--- begin Source document ---

SQUEEZING TOKYO WITH A VICE
Jake’s note: I meet a lot of people and BG is a friend of a friend. So I took him to my usual haunts. One thing that you learn in life, is that there is a huge gap between how people see you and you see yourself. 灯台は元暗し. BG is an incredibly bright fellow and I hope he visits Japan again soon. The opinions expressed here as his own although most of them I found pretty true.
Trying to sum Jake Adelstein up as simply “a character,” as I attempted to do so with my colleagues, doesn’t do him a shred of justice. The Missouri-born journalist has been opening the kimono to expose everything from the complexities of the Yakuza to the expectedly bizarre Japanese porn industry for nearly 20 years now. In addition to being print published hundreds of times over, he is also a prolific online publisher for the likes of VICE and the Daily Beast and is one of the most active journalists on social media, clocking more than 50k tweets to his handle. However, despite his apparent digital fluency, he strikes me more of a throwback to a hard boiled, hard drinking detective meets justice above all gumshoe reporter.
I met Jake through a high school pal, a producer on the film adaptation of Jake’s personal memoir, TOKYO VICE. Apparently, Daniel Radcliffe is in negotiations to play Jake-san. I was intrigued a year ago when I saw the book on my pal’s shelf, and borrowed it but never got to reading it until I boarded a plane for Tokyo last week.

--- end Source document ---
--- begin Extracted entries ---

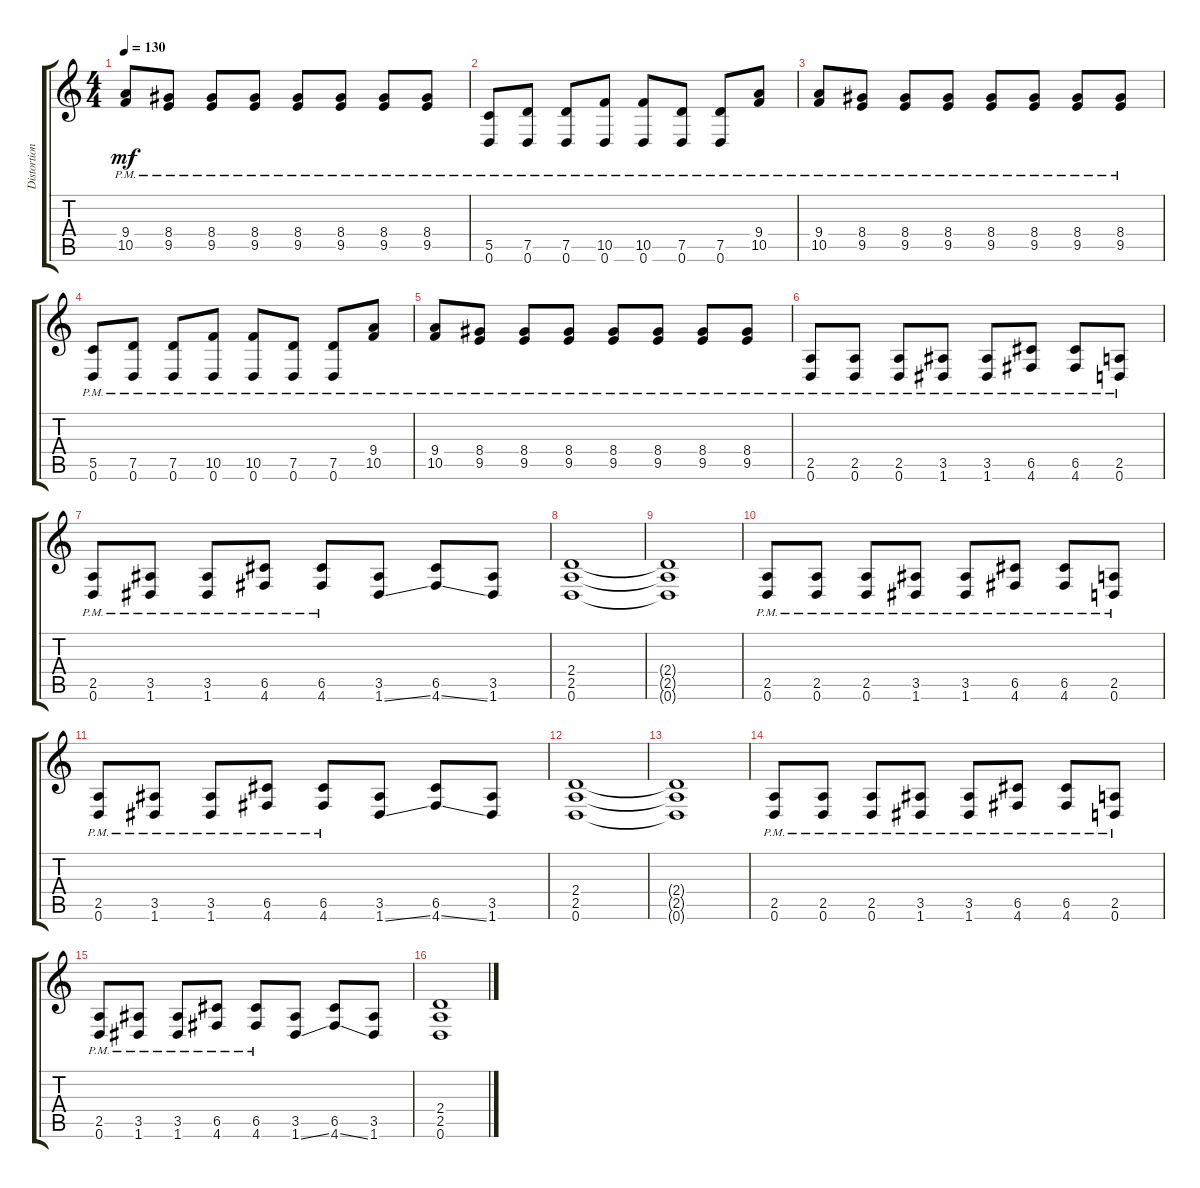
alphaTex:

\track ("Distortion" "Distortion") {instrument acousticguitarsteel}
\staff {score tabs}
\tuning (D4 A3 F3 C3 G2 D2) {hide}
\ts (4 4)
\tempo 130
\clef g2
\ks c
(9.4{pm} 10.5{pm}).8{dy mf} (8.4{pm} 9.5{pm}).8 (8.4{pm} 9.5{pm}).8 (8.4{pm} 9.5{pm}).8 (8.4{pm} 9.5{pm}).8 (8.4{pm} 9.5{pm}).8 (8.4{pm} 9.5{pm}).8 (8.4{pm} 9.5{pm}).8 |
(5.5{pm} 0.6{pm}).8 (7.5{pm} 0.6{pm}).8 (7.5{pm} 0.6{pm}).8 (10.5{pm} 0.6{pm}).8 (10.5{pm} 0.6{pm}).8 (7.5{pm} 0.6{pm}).8 (7.5{pm} 0.6{pm}).8 (9.4{pm} 10.5{pm}).8 |
(9.4{pm} 10.5{pm}).8 (8.4{pm} 9.5{pm}).8 (8.4{pm} 9.5{pm}).8 (8.4{pm} 9.5{pm}).8 (8.4{pm} 9.5{pm}).8 (8.4{pm} 9.5{pm}).8 (8.4{pm} 9.5{pm}).8 (8.4{pm} 9.5{pm}).8 |
(5.5{pm} 0.6{pm}).8 (7.5{pm} 0.6{pm}).8 (7.5{pm} 0.6{pm}).8 (10.5{pm} 0.6{pm}).8 (10.5{pm} 0.6{pm}).8 (7.5{pm} 0.6{pm}).8 (7.5{pm} 0.6{pm}).8 (9.4{pm} 10.5{pm}).8 |
(9.4{pm} 10.5{pm}).8 (8.4{pm} 9.5{pm}).8 (8.4{pm} 9.5{pm}).8 (8.4{pm} 9.5{pm}).8 (8.4{pm} 9.5{pm}).8 (8.4{pm} 9.5{pm}).8 (8.4{pm} 9.5{pm}).8 (8.4{pm} 9.5{pm}).8 |
(2.5{pm} 0.6{pm}).8 (2.5{pm} 0.6{pm}).8 (2.5{pm} 0.6{pm}).8 (3.5{pm} 1.6{pm}).8 (3.5{pm} 1.6{pm}).8 (6.5{pm} 4.6{pm}).8 (6.5{pm} 4.6{pm}).8 (2.5{pm} 0.6{pm}).8 |
(2.5{pm} 0.6{pm}).8 (3.5{pm} 1.6{pm}).8 (3.5{pm} 1.6{pm}).8 (6.5{pm} 4.6{pm}).8 (6.5{pm} 4.6{pm}).8 (3.5 1.6{ss}).8 (6.5 4.6{ss}).8 (3.5 1.6).8 |
(2.4 2.5 0.6).1 |
(2.4{t} 2.5{t} 0.6{t}).1 |
(2.5{pm} 0.6{pm}).8 (2.5{pm} 0.6{pm}).8 (2.5{pm} 0.6{pm}).8 (3.5{pm} 1.6{pm}).8 (3.5{pm} 1.6{pm}).8 (6.5{pm} 4.6{pm}).8 (6.5{pm} 4.6{pm}).8 (2.5{pm} 0.6{pm}).8 |
(2.5{pm} 0.6{pm}).8 (3.5{pm} 1.6{pm}).8 (3.5{pm} 1.6{pm}).8 (6.5{pm} 4.6{pm}).8 (6.5{pm} 4.6{pm}).8 (3.5 1.6{ss}).8 (6.5 4.6{ss}).8 (3.5 1.6).8 |
(2.4 2.5 0.6).1 |
(2.4{t} 2.5{t} 0.6{t}).1 |
(2.5{pm} 0.6{pm}).8 (2.5{pm} 0.6{pm}).8 (2.5{pm} 0.6{pm}).8 (3.5{pm} 1.6{pm}).8 (3.5{pm} 1.6{pm}).8 (6.5{pm} 4.6{pm}).8 (6.5{pm} 4.6{pm}).8 (2.5{pm} 0.6{pm}).8 |
(2.5{pm} 0.6{pm}).8 (3.5{pm} 1.6{pm}).8 (3.5{pm} 1.6{pm}).8 (6.5{pm} 4.6{pm}).8 (6.5{pm} 4.6{pm}).8 (3.5 1.6{ss}).8 (6.5 4.6{ss}).8 (3.5 1.6).8 |
(2.4 2.5 0.6).1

--- end Extracted entries ---

▶ List of tasks
1. Answer these questions from the piece on Jake Adelstein:
(a) In which state was Jake Adelstein born?
(b) How many tweets has he posted to his handle?
(c) Which actor is reportedly in negotiations to play him?
2. Find every line of the records that contains the string "instrument", and copy each one.

▶ Answer set
1.
(a) Missouri
(b) More than 50k
(c) Daniel Radcliffe

2.
\track ("Distortion" "Distortion") {instrument acousticguitarsteel}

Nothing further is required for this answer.